Mais de 1,25 milhão de pessoas nas ruas, pelo menos cem cidades em protesto, milhões de pessoas falando de um só assunto nas redes sociais, um jovem morto em SP, cerca de 50 feridos no Rio, vários confrontos incitados por uma minoria.
Esses são alguns números da maior onda de manifestações que cruzaram o Brasil na noite de ontem, desde o início dos protestos.
Foto sem crédito - internet.
O leque de reivindicações aumentou e a sociedade desligou a TV para ir às ruas contra o aumento das passagens de ônibus, gastos com a Copa, PEC 37, “cura gay”. Sob essa grande pressão, governos estaduais e municipais cederam, diminuindo os valores das passagens, e a votação da PEC 37 foi adiada - em ambos os casos, aparentemente para acalmar os ânimos.
Sem bandeiras políticas, de forma ordenada e pacífica (pela maioria dos participantes), o Brasil virou notícia no mundo e o movimento ganhou a simpatia de diversos países e dos próprios brasileiros, há muito desacreditados sobre possibilidades de mudanças.
Encontramos o cientista político, jornalista e assessor de direitos humanos da Anistia Internacional Brasil, Maurício Santoro, que, direto da Turquia, comentou essas ações especialmente para nosso Blog.
Mesmo de longe, num momento tão importante em nosso país, Maurício consegue esclarecer e analisar pontos importantes dessas manifestações, inclusive traçando paralelos com a Turquia.
Confira:
Brasil e Turquia criticam líderes eleitos democraticamente, que têm grande apoio popular, apesar de não viverem crises econômicas. O medo do peso crescente da religião para o Estado laico e a preocupação em como grandes obras e eventos prejudicam a qualidade de vida em cidades como Rio de Janeiro e Istambul são coincidentes em ambos os casos.
Sobre as manifestações do Brasil, o aumento nas passagens foi apenas o estopim. Os protestos, que no início se concentraram nas péssimas condições do transporte público brasileiro, também tiveram foco sobre as reações à fortíssima violência policial, a pior já vista na democracia, que atingiu não só os manifestantes como os jornalistas.
A violência policial foi brutal. Essas agressões são comuns no trato da polícia contra os pobres, mas raras em suas relações com a classe média, que tem muito poder político, e o usou para pressionar as autoridades.
Os movimentos ainda passaram a defender a liberdade de expressão e de associação e o direito de criticar o governo, além do ataque à falta de representatividade do sistema político, aos escândalos de corrupção e ao modo como se conduz a preparação da Copa e das Olimpíadas.

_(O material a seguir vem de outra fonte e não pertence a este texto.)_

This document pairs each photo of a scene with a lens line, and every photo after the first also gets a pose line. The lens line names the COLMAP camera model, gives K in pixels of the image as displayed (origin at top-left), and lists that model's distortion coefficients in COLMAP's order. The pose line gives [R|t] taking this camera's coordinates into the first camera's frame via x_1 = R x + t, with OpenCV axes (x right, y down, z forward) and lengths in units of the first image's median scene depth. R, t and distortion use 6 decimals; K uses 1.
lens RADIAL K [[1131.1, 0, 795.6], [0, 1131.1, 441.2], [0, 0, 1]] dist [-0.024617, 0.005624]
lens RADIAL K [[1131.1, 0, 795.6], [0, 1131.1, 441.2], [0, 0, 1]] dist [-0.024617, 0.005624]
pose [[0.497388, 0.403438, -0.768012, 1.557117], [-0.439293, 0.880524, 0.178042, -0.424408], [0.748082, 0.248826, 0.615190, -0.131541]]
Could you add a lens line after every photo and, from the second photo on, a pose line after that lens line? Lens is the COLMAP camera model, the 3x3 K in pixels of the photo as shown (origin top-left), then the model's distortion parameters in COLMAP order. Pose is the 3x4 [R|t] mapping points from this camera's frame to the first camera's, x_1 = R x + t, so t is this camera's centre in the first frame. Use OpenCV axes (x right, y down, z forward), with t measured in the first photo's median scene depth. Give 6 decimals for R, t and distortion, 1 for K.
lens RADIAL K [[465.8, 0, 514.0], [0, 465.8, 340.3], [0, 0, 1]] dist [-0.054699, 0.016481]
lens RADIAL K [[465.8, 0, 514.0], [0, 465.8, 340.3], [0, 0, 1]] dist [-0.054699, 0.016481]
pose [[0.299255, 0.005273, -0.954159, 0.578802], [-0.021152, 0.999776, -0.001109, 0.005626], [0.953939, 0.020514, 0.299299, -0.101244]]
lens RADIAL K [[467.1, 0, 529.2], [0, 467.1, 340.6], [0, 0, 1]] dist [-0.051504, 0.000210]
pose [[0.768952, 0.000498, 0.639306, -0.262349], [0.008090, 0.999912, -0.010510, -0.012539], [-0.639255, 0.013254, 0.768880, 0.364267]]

Essas são as maiores manifestações no Brasil em 20 anos, com protestos que acontecem fora de uma situação de crise econômica. Esta crise é, na essência, política: o choque entre as expectativas mais elevadas de uma nova geração - a primeira nascida e criada na democracia, em um ambiente de mais prosperidade - e um sistema político que não consegue atender a essas demandas.
Além disso, o uso inovador e criativo das redes sociais para divulgar denúncias, desmentir o governo e organizar protestos foram de extrema importância na articulação dos movimentos.
A política de mobilização social se tornou global e bem mais rápida. As novas tecnologias de informação difundem ideias, táticas e métodos de organização de modo quase instantâneo.
Ainda não está claro se as manifestações terão ou não um novo foco - isso será visível a partir dos próximos dias, diante das reações à diminuição da tarifa em São Paulo e no Rio de Janeiro, mas é possível imaginar protestos semelhantes pela má qualidade da saúde pública, por exemplo.
Mauricio Santoro é autor do livro ‘Ditaduras contemporâneas’, da Coleção FGV de Bolso – Série Entenda o mundo, lançado recentemente pela Editora FGV.